- **SUPPLIED INFORMATION**
= = = = =
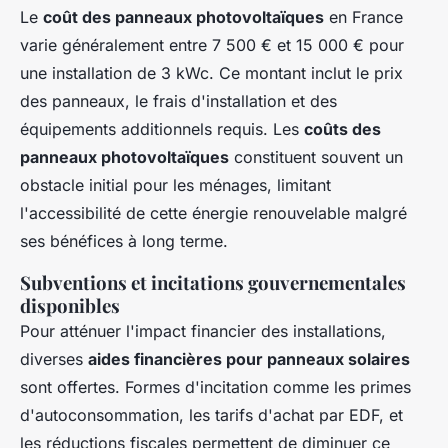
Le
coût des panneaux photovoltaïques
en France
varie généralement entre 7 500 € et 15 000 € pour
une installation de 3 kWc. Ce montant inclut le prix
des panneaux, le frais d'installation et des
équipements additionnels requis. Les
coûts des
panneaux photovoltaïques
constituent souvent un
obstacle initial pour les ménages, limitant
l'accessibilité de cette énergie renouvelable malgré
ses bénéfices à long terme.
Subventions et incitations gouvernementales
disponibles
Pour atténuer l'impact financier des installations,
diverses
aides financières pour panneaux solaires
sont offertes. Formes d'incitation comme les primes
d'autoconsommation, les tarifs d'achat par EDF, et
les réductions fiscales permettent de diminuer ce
= = = = =
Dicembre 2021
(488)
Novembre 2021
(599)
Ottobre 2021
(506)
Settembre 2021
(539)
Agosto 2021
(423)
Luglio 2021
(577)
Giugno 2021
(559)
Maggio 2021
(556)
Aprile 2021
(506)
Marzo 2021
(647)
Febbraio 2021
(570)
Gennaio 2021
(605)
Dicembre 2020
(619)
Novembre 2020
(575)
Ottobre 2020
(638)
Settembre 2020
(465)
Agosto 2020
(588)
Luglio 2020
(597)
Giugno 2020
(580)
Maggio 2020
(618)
= = = = =
- **WHAT TO DO**
In the listing above, find the line containing "équipements additionnels requis. Les" and the line containing "les réductions fiscales". Output them and every line between, exactly, and nothing else.

- **REPLY TO THE TASK**
équipements additionnels requis. Les
coûts des
panneaux photovoltaïques
constituent souvent un
obstacle initial pour les ménages, limitant
l'accessibilité de cette énergie renouvelable malgré
ses bénéfices à long terme.
Subventions et incitations gouvernementales
disponibles
Pour atténuer l'impact financier des installations,
diverses
aides financières pour panneaux solaires
sont offertes. Formes d'incitation comme les primes
d'autoconsommation, les tarifs d'achat par EDF, et
les réductions fiscales permettent de diminuer ce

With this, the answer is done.